Albeit 1H-MRS is becoming increasingly used for diagnosis and treatment guidance of CNS tuberculoma patients, but it should be recalled that definitive diagnosis of TB requires isolation of M. tuberculosis or positive acid-fast stain in tissue biopsy.[2] The major advantages of definite tissue diagnosis are expedited initiation of effective treatment interventions and avoidance of side effects associated with potentially ineffective empirical therapy. Furthermore, due to a high prevalence rate of drug resistance, universal drug susceptibility testing of M. tuberculosis is strongly recommended by the World Health Organization.[1] It is estimated that 3.3% of new TB cases are multidrug-resistant TB (MDR-TB), and of these, 9.7% of patients have extensively drug-resistant TB defined as MDR-TB plus resistance to at least one fluoroquinolone and a second-line injectable medication.[2] Therefore, drug susceptibility of M. tuberculosis should be considered when choosing treatment regimen.

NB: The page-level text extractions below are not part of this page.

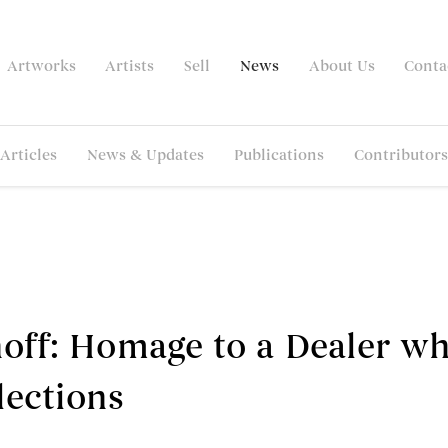
Artworks
Artists
Sell
News
About Us
Conta
Articles
News & Updates
Publications
Contributors
hoff: Homage to a Dealer w
lections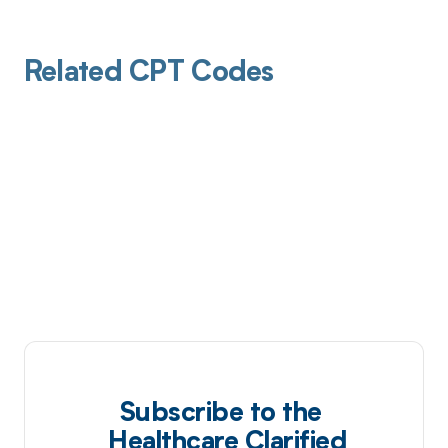
Related CPT Codes
Subscribe to the
Healthcare Clarified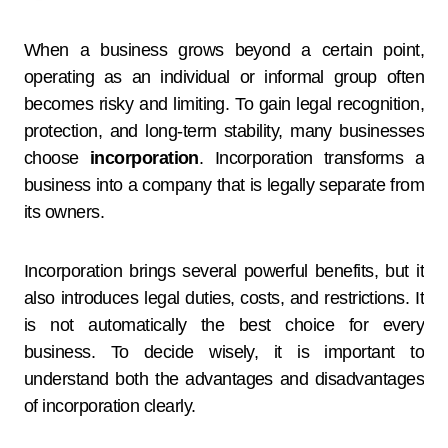
When a business grows beyond a certain point,
operating as an individual or informal group often
becomes risky and limiting. To gain legal recognition,
protection, and long-term stability, many businesses
choose
incorporation
. Incorporation transforms a
business into a company that is legally separate from
its owners.
Incorporation brings several powerful benefits, but it
also introduces legal duties, costs, and restrictions. It
is not automatically the best choice for every
business. To decide wisely, it is important to
understand both the advantages and disadvantages
of incorporation clearly.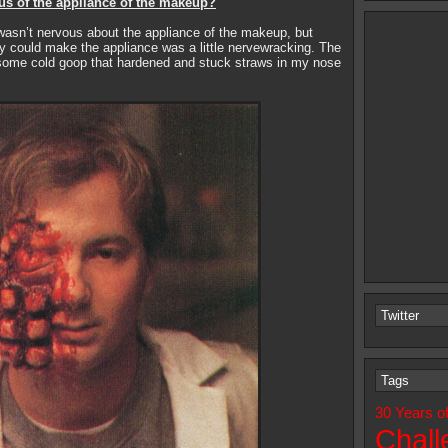
us of the appliance of the makeup?
asn’t nervous about the appliance of the makeup, but
y could make the appliance was a little nervewracking. The
ome cold goop that hardened and stuck straws in my nose
Twitter
Tags
30 Years o
Chall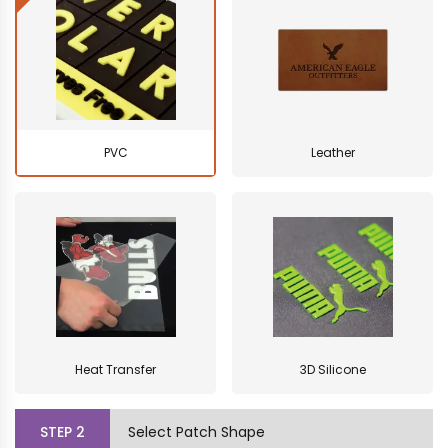
PVC
Leather
Heat Transfer
3D Silicone
STEP
2
Select Patch Shape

Toward this end, a stereotactic CT-guided biopsy is safe and accurate diagnostic intervention for lesions located in eloquent brain areas and deep-seated locations, such as brainstem, thalamus, and basal ganglia. It is recommended that biopsy should be considered in all suspected CNS tuberculoma cases.[78] For example, a study in 20 patients presenting with CNS tuberculomas based on CT scan results reported that stereotactic biopsy was diagnostic in 17 cases, and nonspecific inflammatory changes were found in 3 patients. There was no procedure-related morbidity or mortality.[8] Similarly, a recent systemic review of stereotactic biopsy procedures for brainstem tumors that included 38 studies with a total of 1480 biopsy procedures found high diagnostic success rate (96.2%) with low rates of overall morbidity (7.8%), permanent morbidity (1.7%), and mortality (0.9%).[9] The experience of the center was the only factor significantly associated with diagnostic success rate. These findings strongly suggest that stereotactic biopsy of brainstem lesion is valuable and safe procedure in experienced hands.
Despite continuously increasing accuracy and availability of noninvasive diagnostic imaging modalities, such as 1H-MRS, it should be recalled that tissue biopsy remains the golden standard that provides with an important diagnostic information and can significantly alter the treatment plan. It can be performed safely and with high diagnostic accuracy in experienced hands and should be considered in all patients.